Before any of Cosby’s other accusers made their allegations public, Dickinson confided about what Cosby allegedly did to her to friends and business acquaintances, according to Vallecillo’s court papers. They included Dickinson’s friend, Edward Tricomi; Pablo Fenjves, the ghostwriter of Dickinson’s autobiography, “No Lifeguard on Duty;” and Judith Regan, who in 2002 was the president and publisher of ReganBooks, a division of HarperCollins, Vallecillo states in her court papers.

Dickinson disclosed her rape accusation to Fenjves in 2001, but he did not allow the model to mention it in her book because he feared Cosby would sue HarperCollins, Vallecillo states in her court papers. Fenjves acknowledges his concerns in his declaration filed with the plaintiff’s new court papers.

“Unfortunately, I had to tell (Dickinson) that we would not be able to include much of her story in her book, if any, because Cosby was a powerful man and he would undoubtedly sue to protect his reputation,” Fenjves states. “Janice was upset with this decision because she had hoped to include the entire story.”

In her declaration, Regan says Dickinson made the same disclosures to her about Cosby in 2002 and that she tried to get the model’s accusations included in the book, but that lawyers for HarperCollins rebuffed her.

“Ms. Dickinson fought with me about this decision,” Regan says. “She was very passionate about it and very much wanted to include her rape by Mr. Cosby in the book.”

Tricomi, a celebrity hairstylist, says in his sworn statement that Dickinson confided in him about Cosby in 1982.

“At the time … I had no doubt in my mind that she was telling the truth and that … Cosby had drugged and raped her,” Tricomi says.

Dickinson’s suit alleges that Cosby sexually assaulted the plaintiff in 1982 at a Lake Tahoe resort. The statute of limitations for a criminal case has expired, but Dickinson maintains she was defamed when Cosby’s representatives accused her of making up the story in the November statements responding to her accusations.

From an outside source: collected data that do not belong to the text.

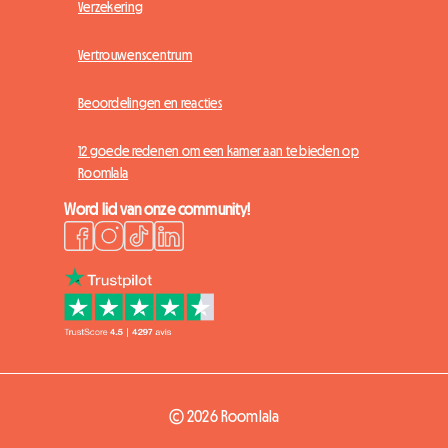
Verzekering
Vertrouwenscentrum
Beoordelingen en reacties
12 goede redenen om een kamer aan te bieden op
Roomlala
Word lid van onze community!
© 2026 Roomlala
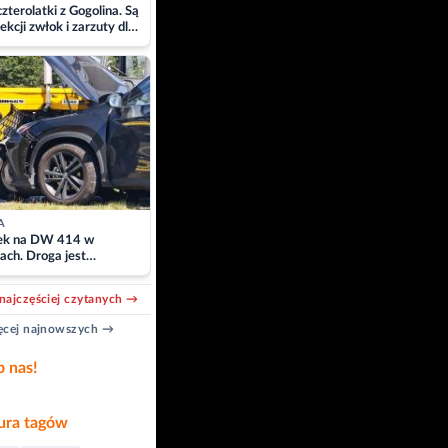
zterolatki z Gogolina. Są
ekcji zwłok i zarzuty dla
A
k na DW 414 w
ach. Droga jest
owana
najczęściej czytanych →
cej najnowszych →
b nas!
ra tagów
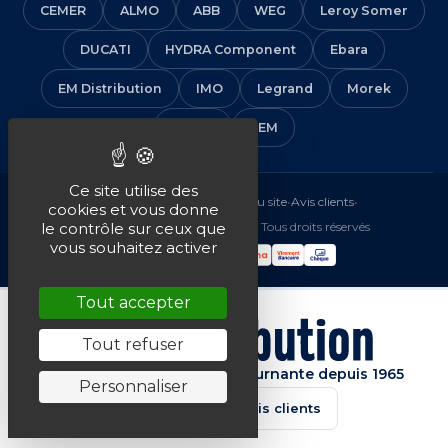
CEMER
ALMO
ABB
WEG
Leroy Somer
DUCATI
HYDRA Component
Ebara
EM Distribution
IMO
Legrand
Morek
Solera
VEM
Ce site utilise des
Mentions légales
•
CGV
•
Plan du site
•
Avis clients
•
cookies et vous donne
© 2016-2026 EM Distribution - Tous droits réservés
le contrôle sur ceux que
vous souhaitez activer
Tout accepter
Tout refuser
Spécialiste de la machine tournante depuis 1965
Personnaliser
★★★★★
4.7/5 · Avis clients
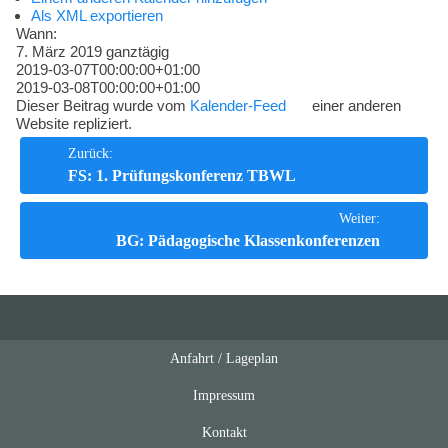
Kompetenzen
Als XML exportieren
Wann:
7. März 2019
ganztägig
2019-03-07T00:00:00+01:00
2019-03-08T00:00:00+01:00
Dieser Beitrag wurde vom
Kalender-Feed
einer anderen
Website repliziert.
Beitrags-
Zurück:
FS: 1. Prüfungskonferenz TBWL
Navigation
Weiter:
BG: Pädagogische Klassenkonferenzen
Anfahrt / Lageplan
Feeds
oben
Impressum
Kontakt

But in their court papers arguing for dismissal of the lawsuit, Cosby’s attorneys maintain that the statements Dickinson alleges were defamatory were “pre-litigation” documents written in connection with a judicial proceeding and are therefore protected activity under the Constitution. They also address matters of public interest, according to the Cosby lawyers’ court papers.

“The accusations and response are part of a larger public conversation about how to deal with allegations of decades-old sexual misconduct in a manner that is fair to both the alleged victim and the accused,” the Cosby attorneys state in their court papers.